March 8, 2021
Flexible decision-making and short-term forecasts
How valuable are long-run predictions?
Historically, humans haven't been much better than groundhogs at making long-term weather predictions. But the shift to scientific, model-driven meteorology has changed things.
Five-day weather forecasts now are as accurate as one-day forecasts were in 1980. Modern 72-hour predictions of hurricane tracks are more accurate than 24-hour forecasts were 40 years ago. No one knows how far meteorologists can accurately push their forecasts, but they are trying.
It’s a hopeful story of scientific advancement, which researchers in numerous fields—from economics to infectious diseases—are looking to replicate. And many policymakers are backing modelers with substantial amounts of resources.

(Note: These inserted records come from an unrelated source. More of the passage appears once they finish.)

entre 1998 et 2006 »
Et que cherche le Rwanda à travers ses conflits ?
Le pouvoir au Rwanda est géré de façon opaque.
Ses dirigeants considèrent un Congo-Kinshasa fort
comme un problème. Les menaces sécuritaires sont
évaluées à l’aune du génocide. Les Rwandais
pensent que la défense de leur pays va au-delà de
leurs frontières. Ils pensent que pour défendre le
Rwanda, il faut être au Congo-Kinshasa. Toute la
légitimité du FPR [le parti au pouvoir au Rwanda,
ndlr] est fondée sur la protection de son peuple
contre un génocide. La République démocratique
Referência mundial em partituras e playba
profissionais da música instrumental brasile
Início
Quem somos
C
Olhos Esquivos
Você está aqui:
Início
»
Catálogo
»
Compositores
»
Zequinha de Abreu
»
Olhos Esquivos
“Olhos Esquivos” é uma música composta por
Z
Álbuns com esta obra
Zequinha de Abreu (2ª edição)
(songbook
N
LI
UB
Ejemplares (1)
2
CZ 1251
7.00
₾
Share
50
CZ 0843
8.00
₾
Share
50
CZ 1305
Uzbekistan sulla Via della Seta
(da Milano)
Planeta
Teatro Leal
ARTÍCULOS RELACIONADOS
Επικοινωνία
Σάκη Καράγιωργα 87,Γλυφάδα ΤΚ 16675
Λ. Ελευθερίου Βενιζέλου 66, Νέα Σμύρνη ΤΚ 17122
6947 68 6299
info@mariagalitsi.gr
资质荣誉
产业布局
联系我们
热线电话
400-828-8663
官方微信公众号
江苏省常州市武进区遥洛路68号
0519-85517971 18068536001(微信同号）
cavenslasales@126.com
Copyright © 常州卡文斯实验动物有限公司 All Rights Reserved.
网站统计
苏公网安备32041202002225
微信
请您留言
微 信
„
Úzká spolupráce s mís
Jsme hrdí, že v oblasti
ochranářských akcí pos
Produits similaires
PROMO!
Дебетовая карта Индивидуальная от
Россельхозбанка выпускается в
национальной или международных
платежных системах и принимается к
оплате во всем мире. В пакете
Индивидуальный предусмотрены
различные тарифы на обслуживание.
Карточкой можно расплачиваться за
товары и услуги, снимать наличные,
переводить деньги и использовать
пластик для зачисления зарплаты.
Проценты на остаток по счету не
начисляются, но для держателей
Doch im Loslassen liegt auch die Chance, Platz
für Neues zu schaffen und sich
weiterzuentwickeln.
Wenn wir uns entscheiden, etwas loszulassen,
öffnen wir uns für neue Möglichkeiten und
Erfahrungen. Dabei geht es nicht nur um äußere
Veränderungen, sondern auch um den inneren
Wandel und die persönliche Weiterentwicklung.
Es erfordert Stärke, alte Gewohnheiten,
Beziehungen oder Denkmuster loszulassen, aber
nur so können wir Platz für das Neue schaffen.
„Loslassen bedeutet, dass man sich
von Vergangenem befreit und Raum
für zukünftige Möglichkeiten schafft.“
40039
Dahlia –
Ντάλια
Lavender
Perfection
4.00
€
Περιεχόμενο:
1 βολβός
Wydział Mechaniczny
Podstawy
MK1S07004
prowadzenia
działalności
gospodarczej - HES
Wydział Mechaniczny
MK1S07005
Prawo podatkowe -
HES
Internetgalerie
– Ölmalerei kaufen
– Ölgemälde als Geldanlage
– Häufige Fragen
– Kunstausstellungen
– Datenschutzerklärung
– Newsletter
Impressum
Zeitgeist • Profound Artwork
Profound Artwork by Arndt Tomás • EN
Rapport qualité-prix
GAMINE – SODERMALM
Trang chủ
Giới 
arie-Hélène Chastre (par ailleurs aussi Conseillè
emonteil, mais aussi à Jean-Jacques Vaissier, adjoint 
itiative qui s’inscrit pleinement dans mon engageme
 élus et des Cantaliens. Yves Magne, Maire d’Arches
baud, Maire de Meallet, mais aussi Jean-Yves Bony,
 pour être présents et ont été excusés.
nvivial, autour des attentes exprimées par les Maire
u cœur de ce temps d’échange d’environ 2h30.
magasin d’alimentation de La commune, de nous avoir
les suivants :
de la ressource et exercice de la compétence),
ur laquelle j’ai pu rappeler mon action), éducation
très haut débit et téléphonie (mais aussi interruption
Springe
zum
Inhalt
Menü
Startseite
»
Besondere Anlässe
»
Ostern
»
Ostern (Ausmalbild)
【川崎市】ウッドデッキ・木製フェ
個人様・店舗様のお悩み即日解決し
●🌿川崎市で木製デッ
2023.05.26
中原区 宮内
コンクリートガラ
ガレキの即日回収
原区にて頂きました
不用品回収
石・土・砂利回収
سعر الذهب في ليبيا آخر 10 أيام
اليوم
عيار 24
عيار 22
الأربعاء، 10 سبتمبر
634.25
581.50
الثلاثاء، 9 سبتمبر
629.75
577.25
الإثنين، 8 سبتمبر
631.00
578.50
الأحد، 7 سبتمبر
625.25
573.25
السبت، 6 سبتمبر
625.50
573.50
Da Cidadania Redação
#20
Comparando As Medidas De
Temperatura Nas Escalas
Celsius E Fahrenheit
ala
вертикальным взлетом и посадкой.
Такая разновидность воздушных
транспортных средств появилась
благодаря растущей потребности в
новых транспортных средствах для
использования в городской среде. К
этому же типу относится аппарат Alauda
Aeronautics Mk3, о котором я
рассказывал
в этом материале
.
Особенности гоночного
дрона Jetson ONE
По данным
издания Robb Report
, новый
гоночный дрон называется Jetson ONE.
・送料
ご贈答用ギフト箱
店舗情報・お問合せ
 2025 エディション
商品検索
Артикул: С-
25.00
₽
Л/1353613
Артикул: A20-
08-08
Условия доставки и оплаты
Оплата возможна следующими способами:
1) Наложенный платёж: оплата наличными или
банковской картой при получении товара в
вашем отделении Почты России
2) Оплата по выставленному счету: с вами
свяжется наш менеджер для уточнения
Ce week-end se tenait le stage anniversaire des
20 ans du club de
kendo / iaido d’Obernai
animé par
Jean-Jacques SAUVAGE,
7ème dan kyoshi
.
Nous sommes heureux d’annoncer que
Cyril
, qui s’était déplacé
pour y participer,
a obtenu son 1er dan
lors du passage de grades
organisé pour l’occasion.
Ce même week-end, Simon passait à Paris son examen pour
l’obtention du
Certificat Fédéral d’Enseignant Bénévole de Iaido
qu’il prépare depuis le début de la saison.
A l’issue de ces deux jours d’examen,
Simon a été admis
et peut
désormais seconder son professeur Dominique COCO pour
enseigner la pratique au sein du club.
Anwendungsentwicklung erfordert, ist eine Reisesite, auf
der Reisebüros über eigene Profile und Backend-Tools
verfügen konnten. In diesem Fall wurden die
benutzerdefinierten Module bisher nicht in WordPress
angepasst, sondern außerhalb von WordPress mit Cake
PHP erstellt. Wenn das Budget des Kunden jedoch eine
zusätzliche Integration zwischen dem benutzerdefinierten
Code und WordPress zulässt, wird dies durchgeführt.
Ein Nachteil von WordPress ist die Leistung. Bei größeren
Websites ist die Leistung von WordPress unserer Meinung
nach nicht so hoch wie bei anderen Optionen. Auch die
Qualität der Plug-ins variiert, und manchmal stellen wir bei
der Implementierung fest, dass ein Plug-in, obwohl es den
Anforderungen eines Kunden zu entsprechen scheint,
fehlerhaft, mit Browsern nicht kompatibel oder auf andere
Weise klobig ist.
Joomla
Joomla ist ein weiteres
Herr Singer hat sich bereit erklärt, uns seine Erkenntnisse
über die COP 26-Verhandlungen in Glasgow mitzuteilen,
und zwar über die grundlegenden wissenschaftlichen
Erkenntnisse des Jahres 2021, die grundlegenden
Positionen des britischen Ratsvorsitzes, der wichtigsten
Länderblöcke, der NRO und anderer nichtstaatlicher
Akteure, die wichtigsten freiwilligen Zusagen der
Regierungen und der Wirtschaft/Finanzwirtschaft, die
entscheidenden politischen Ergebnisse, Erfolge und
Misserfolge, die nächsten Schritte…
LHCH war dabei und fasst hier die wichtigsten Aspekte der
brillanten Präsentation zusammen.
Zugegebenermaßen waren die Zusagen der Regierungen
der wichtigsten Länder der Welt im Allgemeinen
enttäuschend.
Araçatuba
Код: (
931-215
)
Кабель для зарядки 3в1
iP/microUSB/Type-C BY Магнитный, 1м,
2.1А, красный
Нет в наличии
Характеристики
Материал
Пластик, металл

However, it’s not clear to economist Antony Millner that pushing scientific models further and further into the future is always worthwhile.
“In the back of my mind, I had this constant feeling that we're not good at forecasting the long run,” Millner told the AEA in an interview. “But that doesn't mean that we should be putting effort into improving long-term predictions, because we need to filter those metrics of forecast skill through people's decision processes.”
In a paper in the February issue of the American Economic Journal: Microeconomics, Millner and his coauthor Daniel Heyen laid out a model that can help decision-makers think through whether, and when, long-run predictions are important.
Their work has important lessons for many areas of forecasting research and long-run decision-making.
Think about what you're likely to know in the future when you make those decisions and keep conscious of the fact that you can always adjust.
Some of the earliest efforts at forecasting have been about the weather. Understanding seasonal weather variation is essential for societies that rely on farming.
For instance, farmers need to know what crops to plant at the beginning of the growing season because they can’t change their crops if the weather doesn’t cooperate in a couple months. They have one shot at getting it right, so they need reliable information to make the best decision.
In contrast, Millner and Heyen noticed that many of the problems facing today’s decision-makers seeking to adapt to long-run changes are not like this.
Instead, planners are often able to make adjustments to their decisions repeatedly over time, and have access to a constant flow of new information when doing so. Short-run forecasts play an important role in informing adaptation strategies.
The researchers showed in a simplified model that the relative importance of short-run and long-run predictions depends crucially on how costly it is to make adjustments to one’s decisions. If relatively cheap adjustments can be made, accurate short-run predictions are much more valuable than long-run predictions. This may still be true even if adjustment is costly.
One area where this trade-off may be especially important is in adapting to climate change.
While climate models provide high-quality information about long-run changes in the global climate, predictions at the local level are much less certain. Nevertheless, the authors’ research suggests that relatively short-run forecasts could still be valuable to local policymakers. In other words, accurate long-run predictions may not always be necessary to successfully adapt to climate change.
Overall, the authors’ work indicates that, in some cases, policymakers might be better off improving short-term predictions with better data than pushing models further into the future.
“Think about what information would be useful for you to acquire; don't just think about what you don't know,” Millner said. “Think about what you're likely to know in the future when you make those decisions and keep conscious of the fact that you can always adjust.”